I was reminded of this encounter while yet again putting on another full face of makeup, despite the fact that this was to be the day to give my skin some much needed rest. It was at this moment that I decided to follow in the footsteps of a woman that I have so much respect and admiration for – plus sized model Tess Munster (the force behind Eff Your Beauty Standards). I decided to start a movement of my own (I say movement, because although it is just me at this point – most movements start out with a party of one) for those of us in the beauty industry. I am calling it the Unfiltered Beauty Project
I will start using the hashtag #UnfliteredBeautyProject on twitter, instagram & facebook whenever I attach a picture of myself, one of my models or anyone else that depicts one of the following: 1) No makeup 2) the makeup process (I.e. unfinished face, before and afters) 3) Somone who has so much inner beauty that it is just bursting forth and far overshadowing any cosmetic enhancement (a child laughing, an elderly woman with lively dancing eyes, etc). The most important aapect of all of the images tagged in this project, is that they won’t be retouched in ANY way whatsoever. I love those instagram and photo editing software filters just as much, if not more, than anyone else, but they do their job just a little too well – they filter out a lot of the natural beauty to be found in any image.
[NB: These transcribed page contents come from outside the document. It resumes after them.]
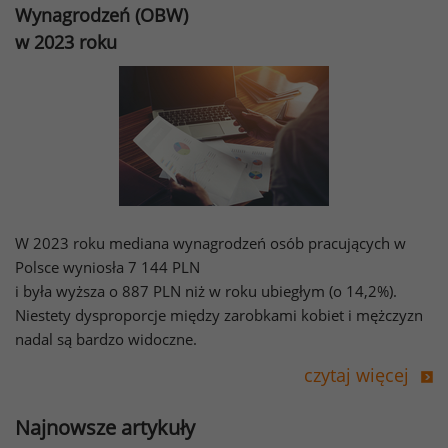
Wynagrodzeń (OBW)
w 2023 roku
W 2023 roku mediana wynagrodzeń osób pracujących w
Polsce wyniosła 7 144 PLN
i była wyższa o 887 PLN niż w roku ubiegłym (o 14,2%).
Niestety dysproporcje między zarobkami kobiet i mężczyzn
nadal są bardzo widoczne.
czytaj więcej
Najnowsze artykuły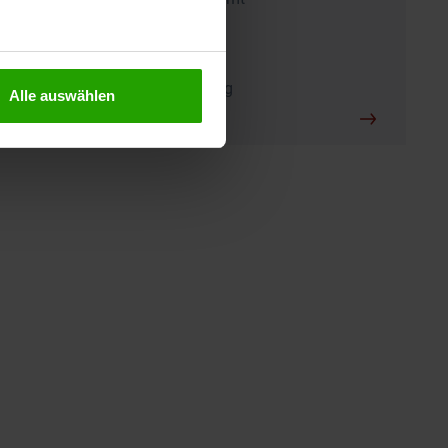
MFA, Pflegekräfte
Anette Skowronsky
Teilnahmebescheinigung
Alle auswählen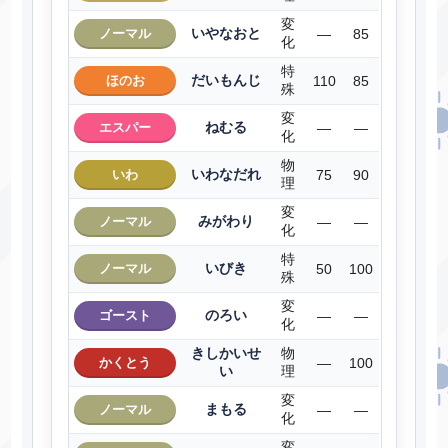
変
いやなおと
ノーマル
―
85
化
特
だいもんじ
ほのお
110
85
殊
変
ねむる
エスパー
―
―
化
物
いわなだれ
いわ
75
90
理
変
みがわり
ノーマル
―
―
化
特
いびき
ノーマル
50
100
殊
変
のろい
ゴースト
―
―
化
きしかいせ
物
かくとう
―
100
い
理
変
まもる
ノーマル
―
―
化
変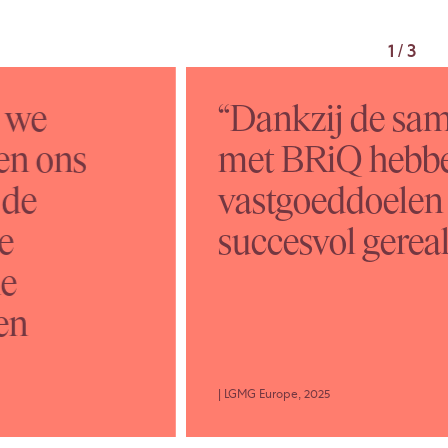
1
/
3
t we
“Dankzij de sa
en ons
met BRiQ hebb
 de
vastgoeddoelen 
e
succesvol gereal
ne
en
| LGMG Europe, 2025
This is not to say I will abandon my beloved filters full stop, nor am I encouraging anyone else to follow suit. What I am encouraging everyone, eapecially beauty professionals, is to show the real you every now and again. Be proud of those baggy shadowed morning eyes, honor that zit smack in the middle of your forehead, and resist using that brighten tool to erase those coffee stains on your teeth. Let people know that beauty is about so much more than what we wear and paint on ourselves, and that we truly can be comfortable in our own, real, skin.
We are artists and have a talent that should certainly be showcased. But lets also honor the other vast forms of beauty that are found in each and every individual, starting with ourselves.